Peter Hoskin

Osborne is on track to rebalance the economy

It may look diminutive in between Easter and the Royal Wedding, but tomorrow is still a big day in the political calendar. It is, after all, the day when we hear the official growth estimate for the first quarter of this year. A negative number, and we shall have experienced two consecutive quarters of shrinkage — which is to say, the country will be back in recession. A positive number, and we shall have avoided that unhappy fate. So what are the forecasters saying?
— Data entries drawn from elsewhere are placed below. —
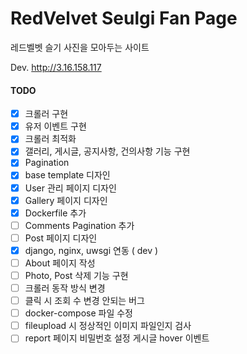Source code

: # RedVelvet Seulgi Fan Page

레드벨벳 슬기 사진을 모아두는 사이트

Dev. http://3.16.158.117


#### TODO
- [x] 크롤러 구현
- [x] 유저 이벤트 구현
- [x] 크롤러 최적화
- [x] 갤러리, 게시글, 공지사항, 건의사항 기능 구현
- [x] Pagination
- [x] base template 디자인
- [x] User 관리 페이지 디자인
- [x] Gallery 페이지 디자인
- [x] Dockerfile 추가
- [ ] Comments Pagination 추가
- [ ] Post 페이지 디자인
- [x] django, nginx, uwsgi 연동 ( dev )
- [ ] About 페이지 작성
- [ ] Photo, Post 삭제 기능 구현
- [ ] 크롤러 동작 방식 변경
- [ ] 클릭 시 조회 수 변경 안되는 버그 
- [ ] docker-compose 파일 수정
- [ ] fileupload 시 정상적인 이미지 파일인지 검사
- [ ] report 페이지 비밀번호 설정 게시글 hover 이벤트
The consensus among bodies such as the NIESR and the CBI is around 0.5 percent, which – as Duncan Weldon explains in a very useful post – is barely enough to compensate for last quarter’s snow-induced hit, but is still some sort of growth. The Chancellor himself is said to have told Cabinet today that the economy is “on the right track.”

Of greater long-term significance than the headline growth figure, though, might be the shifting patterns that underlie it. A recent briefing from Citi had one of the most eye-catching graphs that I’ve seen recently. It compared various components of growth after the recessions of the mid-70s, the mid-80s, the mid-90s and 2008-09, like so:

The blue lines tell you almost everything you need to know. As Citi describes them:

“After the unbalanced boom of 2000-07 and deep recession, the overall recovery in GDP so far has been relatively modest. But, within that, the UK is now undergoing a three-sided rebalancing: from the public sector to the private sector; from consumption to investment; and from domestic demand to exports.”
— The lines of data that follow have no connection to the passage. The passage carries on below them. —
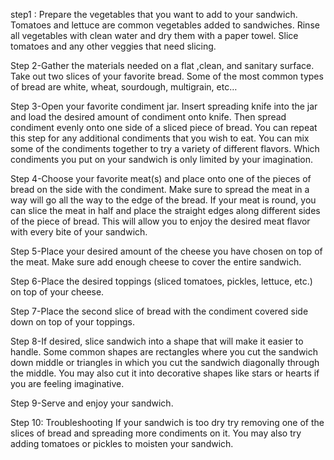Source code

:  step1 : Prepare the vegetables that you want to add to your sandwich.  Tomatoes and lettuce are common vegetables added to sandwiches. Rinse all vegetables with clean water and dry them with a paper towel. Slice tomatoes and any other veggies that need slicing.

Step 2-Gather the materials needed on a flat ,clean, and sanitary surface. Take out two slices of your favorite bread. Some of the most common types of bread are white, wheat, sourdough, multigrain, etc…

Step 3-Open your favorite condiment jar. Insert spreading knife into the jar and load the desired amount of condiment onto knife. Then spread condiment evenly onto one side of a sliced piece of bread. You can repeat this step for any additional condiments that you wish to eat. You can mix some of the condiments together to try a variety of different flavors. Which condiments you put on your sandwich is only limited by your imagination.

Step 4-Choose your favorite meat(s) and place onto one of the pieces of bread on the side with the condiment. Make sure to spread the meat in a way will go all the way to the edge of the bread. If your meat is round, you can slice the meat in half and place the straight edges along different sides of the piece of bread.  This will allow you to enjoy the desired meat flavor with every bite of your sandwich.

Step 5-Place your desired amount of the cheese you have chosen on top of the meat. Make sure add enough cheese to cover the entire sandwich.

Step 6-Place the desired toppings (sliced tomatoes, pickles, lettuce, etc.) on top of your cheese.

Step 7-Place the second slice of bread with the condiment covered side down on top of your toppings.

Step 8-If desired, slice sandwich into a shape that will make it easier to handle. Some common shapes are rectangles where you cut the sandwich down middle or triangles in which you cut the sandwich diagonally through the middle. You may also cut it into decorative shapes like stars or hearts if you are feeling imaginative.

Step 9-Serve and enjoy your sandwich.

Step 10: Troubleshooting
If your sandwich is too dry try removing one of the slices of bread and spreading more condiments on it. You may also try adding tomatoes or pickles to moisten your sandwich.
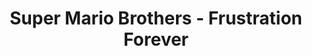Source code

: ---
layout: video
series: Mike and Bootsy
episode: 31
title: Super Mario Brothers - Frustration Forever
permalink: /mike-and-bootsy/episode-31
video_id: Fb53Bj4T__8
release_date: 2016-08-17
platforms:
  - Nintendo Entertainment System
short_platforms:
  - NES
thumbnails:
games:
  - Super Mario Bros. Frustration Forever
current_description: |
  Mike and Bootsy play an NES mod called Super Mario Brothers - Frustration Forever WITHOUT the use of save states. Super Mario Brothers - Frustration played on an NES cartridge.
---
In other words, the coalition is making some headway towards its stated goal of rebalancing an economy that had become too reliant on the state under Brown. And it is a forwards march that is typified by today’s encouraging figures from the manufacturing sector. Osborne may not be able to unravel the celebratory bunting just yet — particularly in the face of rising costs — but this rebalancing act may just be his biggest cause for cheer.